There are few studies with direct comparisons between VA patients with or without significant coronary stenosis and detailed evaluations of the clinical prognosis over a long-term follow-up. We presented refined data results by adjusting the baseline characteristics of VA patients with or without significant coronary stenosis by performing propensity-score matching. Therefore, our study is novel and more rigorous compared with previous studies in that no previous studies have performed analysis on a matched population.

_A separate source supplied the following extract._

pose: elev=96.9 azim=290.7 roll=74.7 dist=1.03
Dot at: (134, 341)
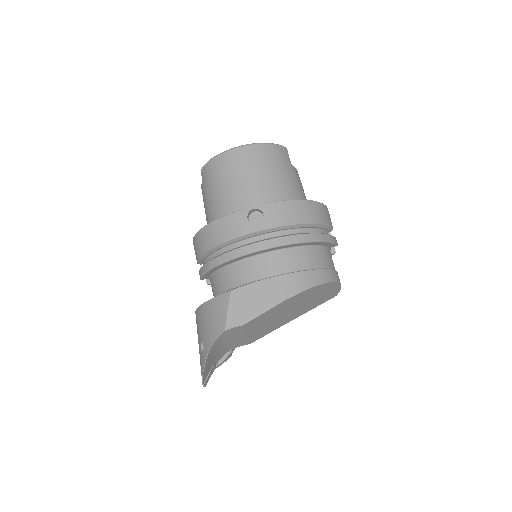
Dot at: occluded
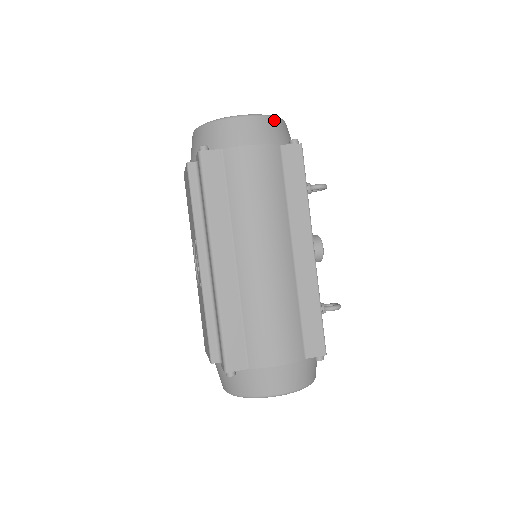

Several limitations of this study must be considered. First, this was a prospective multicenter cohort study and may have unavoidable methodological biases that could impact the results. However, to reduce bias as much as possible, we performed propensity score matching and multivariate logistic regression. Second, although stenosis and vasospasm of coronary artery were evaluated in this VA-Korea registry, it was not possible to determine whether vasospasm occurred in the presence of atherosclerotic stenosis. However, it yielded a meaningful finding that suggested VA patients with significant stenosis had worse clinical outcomes, whether the vasospasm occurred in the fixed atherosclerotic lesion or caused an atherosclerotic burden in another, non-spastic coronary artery. Third, there was no information on whether coronary intervention had been performed in the “significant stenosis” group after baseline CAG, which could affect the clinical outcome in VA patients. In addition, there was no information on drug therapy after vasospasm was demonstrated by EG provocative tests, which could also have affected the clinical prognosis in VA patients. However, although drug information was limited and not presented here, there was no significant difference between the “significant stenosis” group and “no significant stenosis” group regarding whether drug therapy was maintained during the follow-up period.